Bei den Angeschuldigten handelt es sich um eine Irakerin und einen Iraker, die nach islamischem Recht verheiratet waren. Twana H. S. und Asia R. A. waren im April in Bayern festgenommen worden. Zwischen Oktober 2015 und Dezember 2017 sollen sie dem IS angehört und im Irak und in Syrien gelebt haben. Auf Wunsch der Frau habe der Mann 2015 auf einem Basar ein fünfjähriges jesidisches Mädchen als Sklavin gekauft, erklärte die Bundesanwaltschaft.
Im Jahr 2017 sei noch ein zwölfjähriges Mädchen dazugekommen. Der Mann habe beide Kinder mehrmals vergewaltigt. Die Frau habe dafür das Zimmer hergerichtet und eins der Mädchen geschminkt. Außerdem seien die Kinder wirtschaftlich ausgebeutet worden und hätten ständig Hausarbeit leisten und andere Kinder betreuen müssen. Sie seien regelmäßig geschlagen worden, zum Teil mit harten Gegenständen. Einmal habe die Frau die Hand des jüngeren Mädchens mit heißem Wasser verbrüht.

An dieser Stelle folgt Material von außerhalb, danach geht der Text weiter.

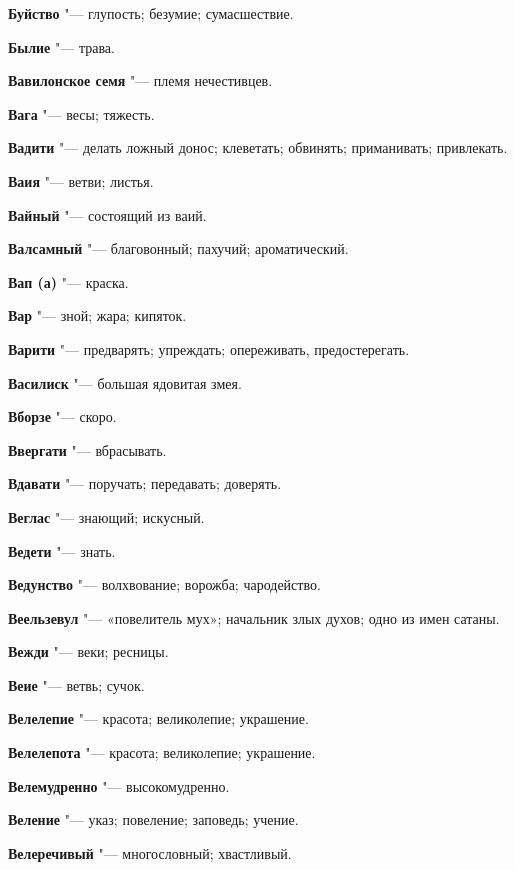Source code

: \begin{mymulticols}
\noindent\textbf{Буйство} "--- глупость; безумие; сумасшествие. 

\noindent\textbf{Былие} "--- трава. 

\bukvaending


\noindent\textbf{Вавилонское семя} "--- племя нечестивцев. 

\noindent\textbf{Вага} "--- весы; тяжесть. 

\noindent\textbf{Вадити} "--- делать ложный донос; клеветать; обвинять; приманивать; привлекать. 

\noindent\textbf{Ваия} "--- ветви; листья. 

\noindent\textbf{Вайный} "--- состоящий из ваий. 

\noindent\textbf{Валсамный} "--- благовонный; пахучий; ароматический. 

\noindent\textbf{Вап (а)} "--- краска. 

\noindent\textbf{Вар} "--- зной; жара; кипяток. 

\noindent\textbf{Варити} "--- предварять; упреждать; опереживать, предостерегать. 

\noindent\textbf{Василиск} "--- большая ядовитая змея. 

\noindent\textbf{Вборзе} "--- скоро. 

\noindent\textbf{Ввергати} "--- вбрасывать. 

\noindent\textbf{Вдавати} "--- поручать; передавать; доверять. 

\noindent\textbf{Веглас} "--- знающий; искусный. 

\noindent\textbf{Ведети} "--- знать. 

\noindent\textbf{Ведунство} "--- волхвование; ворожба; чародейство. 

\noindent\textbf{Веельзевул} "--- «повелитель мух»; начальник злых духов; одно из имен сатаны. 

\noindent\textbf{Вежди} "--- веки; ресницы. 

\noindent\textbf{Веие} "--- ветвь; сучок. 

\noindent\textbf{Велелепие} "--- красота; великолепие; украшение. 

\noindent\textbf{Велелепота} "--- красота; великолепие; украшение. 

\noindent\textbf{Велемудренно} "--- высокомудренно. 

\noindent\textbf{Веление} "--- указ; повеление; заповедь; учение. 

\noindent\textbf{Велеречивый} "--- многословный; хвастливый. 


\end{mymulticols}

Ihre eigene Religion hätten die Kinder nicht ausüben dürfen und stattdessen islamische Glaubensregeln befolgen müssen. Vor der Ausreise aus Syrien im November 2017 habe das damalige Ehepaar die Mädchen an andere IS-Mitglieder weitergereicht. Dies alles habe dem erklärten Ziel des IS gedient, den jesidischen Glauben zu vernichten.
R. A. soll zur Tatzeit teilweise noch Heranwachsende, also jünger als 21 Jahre, gewesen sein. Über die Zulassung der Anklage entscheidet nun das Oberlandesgericht München.